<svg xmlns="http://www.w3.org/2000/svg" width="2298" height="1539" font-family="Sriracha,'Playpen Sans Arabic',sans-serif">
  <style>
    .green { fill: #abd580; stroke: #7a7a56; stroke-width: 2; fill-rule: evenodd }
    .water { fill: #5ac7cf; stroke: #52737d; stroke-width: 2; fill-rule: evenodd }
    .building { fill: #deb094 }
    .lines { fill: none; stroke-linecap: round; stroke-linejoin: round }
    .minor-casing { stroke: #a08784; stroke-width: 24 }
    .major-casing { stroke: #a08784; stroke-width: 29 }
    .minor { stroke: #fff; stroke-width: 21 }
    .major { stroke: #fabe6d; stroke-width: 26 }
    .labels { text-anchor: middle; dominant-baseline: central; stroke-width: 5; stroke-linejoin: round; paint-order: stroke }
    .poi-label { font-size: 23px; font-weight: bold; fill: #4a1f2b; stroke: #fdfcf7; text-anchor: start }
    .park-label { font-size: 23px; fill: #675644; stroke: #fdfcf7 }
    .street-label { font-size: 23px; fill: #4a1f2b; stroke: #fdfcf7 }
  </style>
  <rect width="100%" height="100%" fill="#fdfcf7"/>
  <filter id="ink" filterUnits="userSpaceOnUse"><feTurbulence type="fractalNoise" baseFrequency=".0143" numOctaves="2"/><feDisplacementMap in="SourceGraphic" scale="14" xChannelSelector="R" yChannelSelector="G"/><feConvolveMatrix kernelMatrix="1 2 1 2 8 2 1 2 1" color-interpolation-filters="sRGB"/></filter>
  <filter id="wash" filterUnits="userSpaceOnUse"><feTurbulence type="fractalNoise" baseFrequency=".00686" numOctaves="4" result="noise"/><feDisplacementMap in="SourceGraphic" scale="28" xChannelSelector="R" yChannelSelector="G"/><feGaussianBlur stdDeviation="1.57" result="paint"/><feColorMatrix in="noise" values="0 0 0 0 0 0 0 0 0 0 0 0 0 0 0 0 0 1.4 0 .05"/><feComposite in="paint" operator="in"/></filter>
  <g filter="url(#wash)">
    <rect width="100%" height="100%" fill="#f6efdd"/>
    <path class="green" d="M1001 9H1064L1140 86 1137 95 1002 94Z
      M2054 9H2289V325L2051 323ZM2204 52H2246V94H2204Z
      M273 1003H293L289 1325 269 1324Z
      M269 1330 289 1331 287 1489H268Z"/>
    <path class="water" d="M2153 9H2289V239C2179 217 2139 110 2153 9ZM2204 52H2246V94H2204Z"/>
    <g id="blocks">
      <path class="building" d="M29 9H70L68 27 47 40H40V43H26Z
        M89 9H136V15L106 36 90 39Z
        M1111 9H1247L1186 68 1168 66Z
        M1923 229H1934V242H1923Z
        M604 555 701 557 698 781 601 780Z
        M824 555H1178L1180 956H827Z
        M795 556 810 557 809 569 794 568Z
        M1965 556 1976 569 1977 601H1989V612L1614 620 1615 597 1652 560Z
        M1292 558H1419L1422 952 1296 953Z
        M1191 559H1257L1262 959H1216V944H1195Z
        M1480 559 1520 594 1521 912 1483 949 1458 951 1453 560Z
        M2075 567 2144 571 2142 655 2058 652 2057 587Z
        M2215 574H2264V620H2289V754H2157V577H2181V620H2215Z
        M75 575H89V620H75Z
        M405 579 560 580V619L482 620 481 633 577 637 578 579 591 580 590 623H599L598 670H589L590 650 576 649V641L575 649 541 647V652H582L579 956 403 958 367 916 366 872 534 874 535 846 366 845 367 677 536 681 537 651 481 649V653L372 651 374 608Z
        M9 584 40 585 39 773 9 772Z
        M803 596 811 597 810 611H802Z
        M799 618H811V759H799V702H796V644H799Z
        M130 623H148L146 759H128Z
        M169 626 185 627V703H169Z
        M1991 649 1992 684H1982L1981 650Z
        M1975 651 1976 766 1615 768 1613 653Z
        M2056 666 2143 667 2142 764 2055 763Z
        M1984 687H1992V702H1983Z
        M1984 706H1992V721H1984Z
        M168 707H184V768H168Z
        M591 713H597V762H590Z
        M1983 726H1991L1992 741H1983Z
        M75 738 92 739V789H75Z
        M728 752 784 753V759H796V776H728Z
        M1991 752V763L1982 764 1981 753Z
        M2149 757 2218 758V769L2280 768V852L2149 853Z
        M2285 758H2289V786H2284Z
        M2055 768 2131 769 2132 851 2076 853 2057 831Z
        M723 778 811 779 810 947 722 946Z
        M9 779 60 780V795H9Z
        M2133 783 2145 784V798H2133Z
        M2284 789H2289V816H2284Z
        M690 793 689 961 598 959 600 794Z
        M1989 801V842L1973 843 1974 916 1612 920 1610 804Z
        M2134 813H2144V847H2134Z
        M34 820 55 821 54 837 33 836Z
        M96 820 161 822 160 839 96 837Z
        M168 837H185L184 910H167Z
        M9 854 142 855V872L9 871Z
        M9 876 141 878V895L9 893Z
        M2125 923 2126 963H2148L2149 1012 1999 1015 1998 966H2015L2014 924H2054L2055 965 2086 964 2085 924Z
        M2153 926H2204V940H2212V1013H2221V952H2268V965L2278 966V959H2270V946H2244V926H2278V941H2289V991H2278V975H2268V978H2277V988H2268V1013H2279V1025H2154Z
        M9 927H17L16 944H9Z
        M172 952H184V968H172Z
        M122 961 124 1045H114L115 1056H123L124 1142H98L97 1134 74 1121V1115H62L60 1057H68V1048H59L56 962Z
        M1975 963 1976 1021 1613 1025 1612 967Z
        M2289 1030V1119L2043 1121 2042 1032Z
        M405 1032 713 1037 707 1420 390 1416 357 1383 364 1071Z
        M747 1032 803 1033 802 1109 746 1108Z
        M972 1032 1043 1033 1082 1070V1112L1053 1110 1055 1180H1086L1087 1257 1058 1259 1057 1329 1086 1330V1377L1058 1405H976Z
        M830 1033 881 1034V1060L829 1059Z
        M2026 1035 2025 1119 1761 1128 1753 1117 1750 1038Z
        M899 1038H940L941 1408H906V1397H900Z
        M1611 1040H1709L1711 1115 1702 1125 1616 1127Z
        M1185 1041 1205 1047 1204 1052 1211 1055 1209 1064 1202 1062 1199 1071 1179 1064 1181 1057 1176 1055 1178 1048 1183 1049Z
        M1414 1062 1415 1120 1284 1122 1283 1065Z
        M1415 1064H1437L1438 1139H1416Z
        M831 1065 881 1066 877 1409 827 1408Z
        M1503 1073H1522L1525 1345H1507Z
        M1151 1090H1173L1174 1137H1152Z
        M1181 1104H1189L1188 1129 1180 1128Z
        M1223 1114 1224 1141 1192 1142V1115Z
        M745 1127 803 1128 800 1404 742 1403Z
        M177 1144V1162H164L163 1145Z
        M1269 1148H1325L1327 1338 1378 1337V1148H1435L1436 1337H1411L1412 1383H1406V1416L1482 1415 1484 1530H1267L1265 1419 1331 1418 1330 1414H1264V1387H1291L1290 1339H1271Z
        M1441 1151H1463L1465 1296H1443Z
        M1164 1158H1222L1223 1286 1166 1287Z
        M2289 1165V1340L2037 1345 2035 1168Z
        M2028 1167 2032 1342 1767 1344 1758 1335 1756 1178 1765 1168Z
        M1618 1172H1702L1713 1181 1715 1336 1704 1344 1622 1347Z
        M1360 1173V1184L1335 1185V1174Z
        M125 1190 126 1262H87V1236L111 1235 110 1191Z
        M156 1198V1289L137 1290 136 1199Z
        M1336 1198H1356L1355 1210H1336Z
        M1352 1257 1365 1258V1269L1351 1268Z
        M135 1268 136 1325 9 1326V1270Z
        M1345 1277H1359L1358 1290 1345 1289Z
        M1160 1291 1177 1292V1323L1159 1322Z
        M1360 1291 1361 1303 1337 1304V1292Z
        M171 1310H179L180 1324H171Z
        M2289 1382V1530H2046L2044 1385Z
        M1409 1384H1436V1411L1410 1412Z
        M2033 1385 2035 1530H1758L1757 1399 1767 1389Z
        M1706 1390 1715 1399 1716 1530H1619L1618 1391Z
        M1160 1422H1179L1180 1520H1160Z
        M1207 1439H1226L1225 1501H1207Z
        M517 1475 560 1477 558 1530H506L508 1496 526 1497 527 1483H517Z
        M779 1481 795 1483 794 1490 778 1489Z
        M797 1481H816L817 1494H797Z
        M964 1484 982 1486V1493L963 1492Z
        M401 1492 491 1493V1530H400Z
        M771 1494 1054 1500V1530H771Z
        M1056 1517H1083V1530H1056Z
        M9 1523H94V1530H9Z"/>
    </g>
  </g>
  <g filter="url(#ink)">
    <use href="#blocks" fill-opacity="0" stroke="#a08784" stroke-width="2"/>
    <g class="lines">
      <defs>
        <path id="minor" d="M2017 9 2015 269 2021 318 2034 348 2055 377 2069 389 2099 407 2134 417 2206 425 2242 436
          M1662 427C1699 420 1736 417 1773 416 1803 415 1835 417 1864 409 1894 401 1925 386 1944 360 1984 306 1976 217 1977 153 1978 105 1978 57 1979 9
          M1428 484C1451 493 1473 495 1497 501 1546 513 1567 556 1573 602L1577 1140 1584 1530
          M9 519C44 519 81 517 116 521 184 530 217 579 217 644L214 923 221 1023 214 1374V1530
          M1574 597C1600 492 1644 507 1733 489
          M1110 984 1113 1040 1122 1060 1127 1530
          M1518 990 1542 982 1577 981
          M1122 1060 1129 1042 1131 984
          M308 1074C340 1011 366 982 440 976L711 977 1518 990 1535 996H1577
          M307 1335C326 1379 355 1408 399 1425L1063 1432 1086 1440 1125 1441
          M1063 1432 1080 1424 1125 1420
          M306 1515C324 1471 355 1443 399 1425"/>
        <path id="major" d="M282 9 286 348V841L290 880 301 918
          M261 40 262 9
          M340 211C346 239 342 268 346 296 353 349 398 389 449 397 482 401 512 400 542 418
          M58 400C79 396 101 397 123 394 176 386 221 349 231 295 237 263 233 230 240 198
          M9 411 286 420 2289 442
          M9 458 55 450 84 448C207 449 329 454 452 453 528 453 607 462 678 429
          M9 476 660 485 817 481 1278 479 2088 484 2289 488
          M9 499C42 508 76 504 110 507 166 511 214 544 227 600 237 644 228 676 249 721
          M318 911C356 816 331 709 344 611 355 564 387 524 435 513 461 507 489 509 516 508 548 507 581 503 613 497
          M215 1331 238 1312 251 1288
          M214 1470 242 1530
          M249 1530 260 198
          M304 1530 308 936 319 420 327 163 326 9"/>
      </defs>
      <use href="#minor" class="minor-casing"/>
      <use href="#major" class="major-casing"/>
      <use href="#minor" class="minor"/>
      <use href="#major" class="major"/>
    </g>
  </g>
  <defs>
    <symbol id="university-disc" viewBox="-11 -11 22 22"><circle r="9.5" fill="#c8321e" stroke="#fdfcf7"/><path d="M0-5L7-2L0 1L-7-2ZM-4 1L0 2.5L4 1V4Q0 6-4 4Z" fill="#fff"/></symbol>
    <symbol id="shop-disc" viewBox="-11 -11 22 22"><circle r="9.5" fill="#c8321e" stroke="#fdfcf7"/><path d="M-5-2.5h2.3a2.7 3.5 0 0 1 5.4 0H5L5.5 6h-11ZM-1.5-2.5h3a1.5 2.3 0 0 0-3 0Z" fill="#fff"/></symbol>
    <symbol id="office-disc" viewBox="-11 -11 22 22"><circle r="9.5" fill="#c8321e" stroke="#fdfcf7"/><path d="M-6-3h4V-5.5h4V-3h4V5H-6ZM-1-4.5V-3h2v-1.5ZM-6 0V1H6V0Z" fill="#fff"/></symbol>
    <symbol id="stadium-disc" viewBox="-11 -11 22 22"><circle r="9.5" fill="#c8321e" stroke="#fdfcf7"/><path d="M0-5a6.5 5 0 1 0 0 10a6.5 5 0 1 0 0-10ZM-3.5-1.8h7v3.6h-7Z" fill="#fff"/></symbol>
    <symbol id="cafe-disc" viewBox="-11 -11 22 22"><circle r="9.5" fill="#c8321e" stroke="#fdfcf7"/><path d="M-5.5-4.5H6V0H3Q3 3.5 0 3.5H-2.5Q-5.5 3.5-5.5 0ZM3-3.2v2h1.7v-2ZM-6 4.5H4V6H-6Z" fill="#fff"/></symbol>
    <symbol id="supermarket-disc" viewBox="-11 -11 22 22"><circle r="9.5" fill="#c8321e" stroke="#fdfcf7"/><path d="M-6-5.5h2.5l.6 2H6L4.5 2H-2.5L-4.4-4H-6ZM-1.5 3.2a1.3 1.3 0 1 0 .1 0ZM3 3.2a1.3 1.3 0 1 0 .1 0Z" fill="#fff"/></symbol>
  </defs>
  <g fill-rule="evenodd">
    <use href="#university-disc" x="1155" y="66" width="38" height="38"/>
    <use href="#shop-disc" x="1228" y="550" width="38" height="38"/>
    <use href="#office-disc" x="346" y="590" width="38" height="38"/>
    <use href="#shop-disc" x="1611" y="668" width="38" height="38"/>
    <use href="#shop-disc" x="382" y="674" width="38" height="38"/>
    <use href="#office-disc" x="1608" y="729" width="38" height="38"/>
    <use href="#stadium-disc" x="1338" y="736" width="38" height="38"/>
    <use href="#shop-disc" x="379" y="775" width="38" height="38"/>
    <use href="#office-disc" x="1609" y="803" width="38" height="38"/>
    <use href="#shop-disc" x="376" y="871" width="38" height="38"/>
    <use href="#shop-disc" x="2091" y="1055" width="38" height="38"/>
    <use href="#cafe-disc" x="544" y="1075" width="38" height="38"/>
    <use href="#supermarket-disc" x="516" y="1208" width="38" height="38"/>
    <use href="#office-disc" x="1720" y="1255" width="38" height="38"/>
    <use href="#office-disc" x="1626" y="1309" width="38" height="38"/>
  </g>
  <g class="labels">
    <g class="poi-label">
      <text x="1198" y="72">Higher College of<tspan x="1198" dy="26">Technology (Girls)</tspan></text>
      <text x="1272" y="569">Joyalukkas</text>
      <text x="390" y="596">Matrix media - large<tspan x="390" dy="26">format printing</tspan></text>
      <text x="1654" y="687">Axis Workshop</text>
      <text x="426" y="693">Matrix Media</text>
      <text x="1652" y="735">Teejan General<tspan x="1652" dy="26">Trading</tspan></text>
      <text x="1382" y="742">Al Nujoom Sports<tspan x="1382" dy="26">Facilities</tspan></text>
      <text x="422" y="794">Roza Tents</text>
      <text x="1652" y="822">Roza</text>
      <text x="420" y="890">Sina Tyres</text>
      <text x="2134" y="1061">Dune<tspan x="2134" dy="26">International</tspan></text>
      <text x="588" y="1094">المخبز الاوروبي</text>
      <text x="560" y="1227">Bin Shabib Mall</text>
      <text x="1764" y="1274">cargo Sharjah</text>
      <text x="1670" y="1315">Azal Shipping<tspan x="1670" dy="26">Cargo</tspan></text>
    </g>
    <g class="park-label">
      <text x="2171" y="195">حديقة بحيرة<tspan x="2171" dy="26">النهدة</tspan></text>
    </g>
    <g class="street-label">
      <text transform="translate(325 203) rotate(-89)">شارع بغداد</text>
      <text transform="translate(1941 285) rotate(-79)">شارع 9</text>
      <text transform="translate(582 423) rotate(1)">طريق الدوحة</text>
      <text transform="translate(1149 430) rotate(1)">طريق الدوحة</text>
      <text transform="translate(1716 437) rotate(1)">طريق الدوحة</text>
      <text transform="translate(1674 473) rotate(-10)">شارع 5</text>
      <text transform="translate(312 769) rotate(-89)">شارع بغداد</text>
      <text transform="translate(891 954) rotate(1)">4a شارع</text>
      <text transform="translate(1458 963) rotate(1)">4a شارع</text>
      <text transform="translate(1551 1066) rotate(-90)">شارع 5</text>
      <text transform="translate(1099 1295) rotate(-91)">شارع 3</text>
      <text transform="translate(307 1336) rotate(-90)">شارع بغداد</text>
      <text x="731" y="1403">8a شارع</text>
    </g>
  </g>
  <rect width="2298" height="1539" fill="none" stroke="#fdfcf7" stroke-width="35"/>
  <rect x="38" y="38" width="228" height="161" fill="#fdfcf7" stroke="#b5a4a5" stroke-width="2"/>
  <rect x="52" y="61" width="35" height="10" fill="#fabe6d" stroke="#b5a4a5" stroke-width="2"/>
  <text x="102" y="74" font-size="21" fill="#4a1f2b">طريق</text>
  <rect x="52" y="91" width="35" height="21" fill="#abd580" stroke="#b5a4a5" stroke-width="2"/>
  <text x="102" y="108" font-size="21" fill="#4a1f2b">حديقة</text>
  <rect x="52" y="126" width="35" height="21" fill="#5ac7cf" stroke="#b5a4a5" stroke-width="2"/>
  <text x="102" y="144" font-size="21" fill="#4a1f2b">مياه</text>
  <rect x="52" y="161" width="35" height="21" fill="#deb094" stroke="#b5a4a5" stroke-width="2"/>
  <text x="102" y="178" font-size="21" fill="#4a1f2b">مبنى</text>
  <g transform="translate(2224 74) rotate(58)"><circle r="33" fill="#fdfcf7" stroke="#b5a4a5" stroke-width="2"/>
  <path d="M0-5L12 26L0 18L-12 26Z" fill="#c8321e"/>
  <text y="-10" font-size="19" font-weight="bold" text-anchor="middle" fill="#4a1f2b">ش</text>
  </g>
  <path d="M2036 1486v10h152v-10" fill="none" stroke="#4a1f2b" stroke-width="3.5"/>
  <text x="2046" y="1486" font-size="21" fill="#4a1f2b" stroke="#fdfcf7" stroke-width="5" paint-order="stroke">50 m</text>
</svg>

+ + + + +

Find the word "rule" in the records and pull out each line that has it.

[Answer to this task]
    .green { fill: #abd580; stroke: #7a7a56; stroke-width: 2; fill-rule: evenodd }
    .water { fill: #5ac7cf; stroke: #52737d; stroke-width: 2; fill-rule: evenodd }
  <g fill-rule="evenodd">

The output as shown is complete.